Records to use:
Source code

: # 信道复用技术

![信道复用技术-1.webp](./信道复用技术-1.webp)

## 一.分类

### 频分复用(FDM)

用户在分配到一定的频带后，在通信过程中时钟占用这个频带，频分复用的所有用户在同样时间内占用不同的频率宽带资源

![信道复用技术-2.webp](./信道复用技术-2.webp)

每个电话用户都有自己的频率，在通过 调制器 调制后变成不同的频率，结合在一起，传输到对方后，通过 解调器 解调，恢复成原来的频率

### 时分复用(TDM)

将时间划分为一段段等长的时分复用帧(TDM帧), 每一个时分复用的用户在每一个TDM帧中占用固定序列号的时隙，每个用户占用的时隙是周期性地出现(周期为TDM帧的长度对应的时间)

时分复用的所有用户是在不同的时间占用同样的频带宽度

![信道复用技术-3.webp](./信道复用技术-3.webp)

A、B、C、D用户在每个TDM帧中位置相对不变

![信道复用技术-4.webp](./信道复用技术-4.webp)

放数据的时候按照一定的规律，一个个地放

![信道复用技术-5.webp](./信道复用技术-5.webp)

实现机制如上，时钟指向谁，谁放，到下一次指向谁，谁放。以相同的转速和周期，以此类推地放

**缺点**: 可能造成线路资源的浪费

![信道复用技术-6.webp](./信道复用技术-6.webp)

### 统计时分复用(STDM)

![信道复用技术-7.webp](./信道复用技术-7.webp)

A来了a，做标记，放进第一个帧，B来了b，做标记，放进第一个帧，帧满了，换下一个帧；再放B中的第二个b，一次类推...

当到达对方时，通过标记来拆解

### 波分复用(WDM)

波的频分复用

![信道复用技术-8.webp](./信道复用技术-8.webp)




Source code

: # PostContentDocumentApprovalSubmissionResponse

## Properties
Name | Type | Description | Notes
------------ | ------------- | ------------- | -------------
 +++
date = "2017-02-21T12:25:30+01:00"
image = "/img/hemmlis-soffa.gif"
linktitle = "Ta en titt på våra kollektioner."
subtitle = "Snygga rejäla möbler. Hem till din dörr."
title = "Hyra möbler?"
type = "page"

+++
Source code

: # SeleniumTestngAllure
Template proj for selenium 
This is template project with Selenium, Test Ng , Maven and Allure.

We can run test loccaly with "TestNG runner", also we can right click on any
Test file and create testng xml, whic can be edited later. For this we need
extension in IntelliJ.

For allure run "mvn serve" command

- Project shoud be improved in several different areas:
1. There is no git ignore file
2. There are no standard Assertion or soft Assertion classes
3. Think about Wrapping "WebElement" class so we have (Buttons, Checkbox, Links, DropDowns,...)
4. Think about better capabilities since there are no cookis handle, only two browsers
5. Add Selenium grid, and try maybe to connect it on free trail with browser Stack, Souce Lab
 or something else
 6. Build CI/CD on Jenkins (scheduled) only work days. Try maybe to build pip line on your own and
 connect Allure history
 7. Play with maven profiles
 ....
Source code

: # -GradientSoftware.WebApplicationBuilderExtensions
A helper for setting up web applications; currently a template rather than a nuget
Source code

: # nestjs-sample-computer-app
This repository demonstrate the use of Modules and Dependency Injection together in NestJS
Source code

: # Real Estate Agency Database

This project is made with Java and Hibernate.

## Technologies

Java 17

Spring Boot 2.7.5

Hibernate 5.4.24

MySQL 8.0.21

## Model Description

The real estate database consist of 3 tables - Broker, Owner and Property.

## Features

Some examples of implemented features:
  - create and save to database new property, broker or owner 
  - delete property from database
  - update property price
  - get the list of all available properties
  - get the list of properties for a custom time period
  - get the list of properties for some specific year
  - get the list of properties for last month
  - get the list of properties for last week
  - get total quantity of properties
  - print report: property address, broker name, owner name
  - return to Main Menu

Your assignment: Lay out the stretch from the line containing "For allure run" through the end of the material as a Markdown table with the columns Row and Line. Give each line a row number and leave out blank lines.

Response to the exercise:
| Row | Line |
|---|---|
| 1 | For allure run "mvn serve" command |
| 2 | - Project shoud be improved in several different areas: |
| 3 | 1. There is no git ignore file |
| 4 | 2. There are no standard Assertion or soft Assertion classes |
| 5 | 3. Think about Wrapping "WebElement" class so we have (Buttons, Checkbox, Links, DropDowns,...) |
| 6 | 4. Think about better capabilities since there are no cookis handle, only two browsers |
| 7 | 5. Add Selenium grid, and try maybe to connect it on free trail with browser Stack, Souce Lab |
| 8 |  or something else |
| 9 |  6. Build CI/CD on Jenkins (scheduled) only work days. Try maybe to build pip line on your own and |
| 10 |  connect Allure history |
| 11 |  7. Play with maven profiles |
| 12 |  .... |
| 13 | Source code |
| 14 | : # -GradientSoftware.WebApplicationBuilderExtensions |
| 15 | A helper for setting up web applications; currently a template rather than a nuget |
| 16 | Source code |
| 17 | : # nestjs-sample-computer-app |
| 18 | This repository demonstrate the use of Modules and Dependency Injection together in NestJS |
| 19 | Source code |
| 20 | : # Real Estate Agency Database |
| 21 | This project is made with Java and Hibernate. |
| 22 | ## Technologies |
| 23 | Java 17 |
| 24 | Spring Boot 2.7.5 |
| 25 | Hibernate 5.4.24 |
| 26 | MySQL 8.0.21 |
| 27 | ## Model Description |
| 28 | The real estate database consist of 3 tables - Broker, Owner and Property. |
| 29 | ## Features |
| 30 | Some examples of implemented features: |
| 31 |   - create and save to database new property, broker or owner  |
| 32 |   - delete property from database |
| 33 |   - update property price |
| 34 |   - get the list of all available properties |
| 35 |   - get the list of properties for a custom time period |
| 36 |   - get the list of properties for some specific year |
| 37 |   - get the list of properties for last month |
| 38 |   - get the list of properties for last week |
| 39 |   - get total quantity of properties |
| 40 |   - print report: property address, broker name, owner name |
| 41 |   - return to Main Menu |